Almost everyday when students come into the classroom for their math lesson, I have them work on an iPad app to spiral review or to strengthen fact knowledge. Today we opened up one of our favorite apps and began matching up candy bars with orders placed in the Candy Factory. My students LOVE this app. I love it because it is not only engaging, but is leveled and strengthens their conceptual understanding of equivalent fractions. I have noticed as we use this app, more students are recalling that certain fractions are equivalent to certain fractions. This makes teaching them to simplify much easier. The visual that this ap offers must be helping them retain.
I think allowing students the experience of correcting their homework gives them the confidence they need in mastering the standard. By correcting their own homework, it allows a safe environment to be wrong, celebrate being right, and setting goals. It holds them accountable for learning. So today, I brought up the Word Document Multiplying Fractions and Word Problems on the SB from yesterday's lesson.

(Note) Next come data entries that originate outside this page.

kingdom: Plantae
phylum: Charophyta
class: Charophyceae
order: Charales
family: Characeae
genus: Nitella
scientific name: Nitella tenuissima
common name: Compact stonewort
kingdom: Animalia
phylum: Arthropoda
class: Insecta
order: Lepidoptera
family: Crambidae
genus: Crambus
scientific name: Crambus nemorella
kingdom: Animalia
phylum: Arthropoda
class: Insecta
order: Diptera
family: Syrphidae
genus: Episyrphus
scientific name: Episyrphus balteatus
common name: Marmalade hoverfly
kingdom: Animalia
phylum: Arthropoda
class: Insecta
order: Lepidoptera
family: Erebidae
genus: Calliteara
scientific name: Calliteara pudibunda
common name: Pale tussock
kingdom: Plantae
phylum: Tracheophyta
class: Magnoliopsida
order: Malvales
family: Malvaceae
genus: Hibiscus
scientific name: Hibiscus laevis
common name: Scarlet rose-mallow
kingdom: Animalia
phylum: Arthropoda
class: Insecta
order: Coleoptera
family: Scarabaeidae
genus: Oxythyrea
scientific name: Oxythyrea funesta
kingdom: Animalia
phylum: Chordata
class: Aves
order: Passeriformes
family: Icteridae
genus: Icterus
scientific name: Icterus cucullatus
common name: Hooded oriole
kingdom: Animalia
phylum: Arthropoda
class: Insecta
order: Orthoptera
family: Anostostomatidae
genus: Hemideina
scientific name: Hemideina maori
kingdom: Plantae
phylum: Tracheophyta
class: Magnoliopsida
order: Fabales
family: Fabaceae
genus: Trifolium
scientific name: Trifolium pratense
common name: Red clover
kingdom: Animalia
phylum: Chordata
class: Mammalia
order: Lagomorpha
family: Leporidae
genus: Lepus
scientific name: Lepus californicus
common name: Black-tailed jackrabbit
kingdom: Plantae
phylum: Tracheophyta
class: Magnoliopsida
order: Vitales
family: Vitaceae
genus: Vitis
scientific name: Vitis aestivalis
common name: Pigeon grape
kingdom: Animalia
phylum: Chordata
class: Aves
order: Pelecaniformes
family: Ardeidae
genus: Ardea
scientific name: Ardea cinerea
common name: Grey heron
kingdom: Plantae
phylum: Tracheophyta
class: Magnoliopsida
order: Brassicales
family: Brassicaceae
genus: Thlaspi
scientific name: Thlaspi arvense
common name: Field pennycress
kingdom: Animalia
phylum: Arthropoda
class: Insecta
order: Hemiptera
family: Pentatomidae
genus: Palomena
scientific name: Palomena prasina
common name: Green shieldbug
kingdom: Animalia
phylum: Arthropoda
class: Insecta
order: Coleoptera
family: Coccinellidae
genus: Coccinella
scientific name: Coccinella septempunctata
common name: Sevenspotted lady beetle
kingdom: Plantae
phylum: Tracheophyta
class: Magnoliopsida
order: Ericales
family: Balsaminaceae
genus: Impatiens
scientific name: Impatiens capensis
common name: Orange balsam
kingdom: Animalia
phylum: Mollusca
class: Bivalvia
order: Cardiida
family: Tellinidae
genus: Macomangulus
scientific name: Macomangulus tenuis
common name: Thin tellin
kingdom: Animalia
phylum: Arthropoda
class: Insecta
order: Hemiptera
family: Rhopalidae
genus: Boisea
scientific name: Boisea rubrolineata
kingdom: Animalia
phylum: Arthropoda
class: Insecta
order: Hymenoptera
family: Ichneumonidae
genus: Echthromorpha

As I wrote on the SB, we solved each one and discussed each answer. A misconception came up as we worked on the last problem. One student inserted a plus sign where the multiplication sign should be when solving a multiplication problem with the whole number. She said she realized that she was not creating the correct answer because it didn't make sense when she drew out the fractional model to prove it. She was trying to explain why perhaps a classmate kept getting another fraction in the word problem. Student instruction and explanation of misconceptions they once had really helped today. I love it when they are working together like this to help each other master standards.
I divided up my class in two groups. Those who needed extra support met me at my table and the others worked independently solving word problems from IXL.com F S.3. This is the resource that was used for the duration of the lesson. Some of the problems are very simple to do, but I expected that everyone prove their work on paper using equations or fractional models. This supported the standard and helped students strengthen their skills. The students who were with me used one iPad as the word problem was read aloud. They used their notebooks as I helped them solve three problems using the white boards in my lap. I showed ways of proving the problem using fractional models and then graduated them into solving them using just multiplication. Then, I gave students the white board as they solved together. Some misconceptions about the whole and decomposing surfaced.Trying to explain a whole We worked together to solve the issue. WE got the whole! This helped us get over the hump we needed to! Mastery was in sight!
To test them I divided them up and told them that they needed to solve the word problem as a team from the IXL F. S.3 lesson. They needed to compete and be the first done with the correct equation, solution and proof in solving their problem. They loved it! There was a lot of hollering going on as they coached each other if one lagged behind in solving. I told them they couldn't tell each other the answers, but to coach steps. What happened each time is that both teams were correct. We played about 8 rounds.
I closed their session with asking if there were any questions or problems. I asked what helped them the most.
One student said that it just helped to sit and talk about each step. Another student said she didn't know how to figure out the whole in the word problems when there was decomposition (This is interesting to me because she mastered adding unit fractions to make the whole in the past. I see how in a different context, she did not connect the understanding.)
For fun, I partnered up students to play a game as I had led in the RTI group a few minutes before.
Game ON! They all thought it was a great idea to compete to see who could solve word problems quickly. I brought the same IXL website up on the SB, read the problem and students in partners started solving. I picked the hands that went up first. The label is on the answer on the website, so they just had to accurately give me the numerical answer. It was crazy fun. The energy for solving the problems was high. But, soon students were solving them in their head. IT was great to see one of the students I had helped take off! Mastering it in my head!
We played for 15 minutes. Today was Friday and there was a talent show to attend!
I assigned the same IXL site to practice on over the weekend. I want them ready for a quiz on Monday!
As I worked on intervention with my students at my table, I had noticed students talking to each other and comparing solutions to problems. The quiet sort of engagement that I was witnessing pleased me because the students at my table were really needing my full attention. When we joined together to play a whole class game at solving word problems, things got rowdy and full of energy. The competition was generating a lot of energy. This movie clip expresses my thoughts and plans on how I am going to be sure the "why" of solving the problems is solid. I think we are getting there!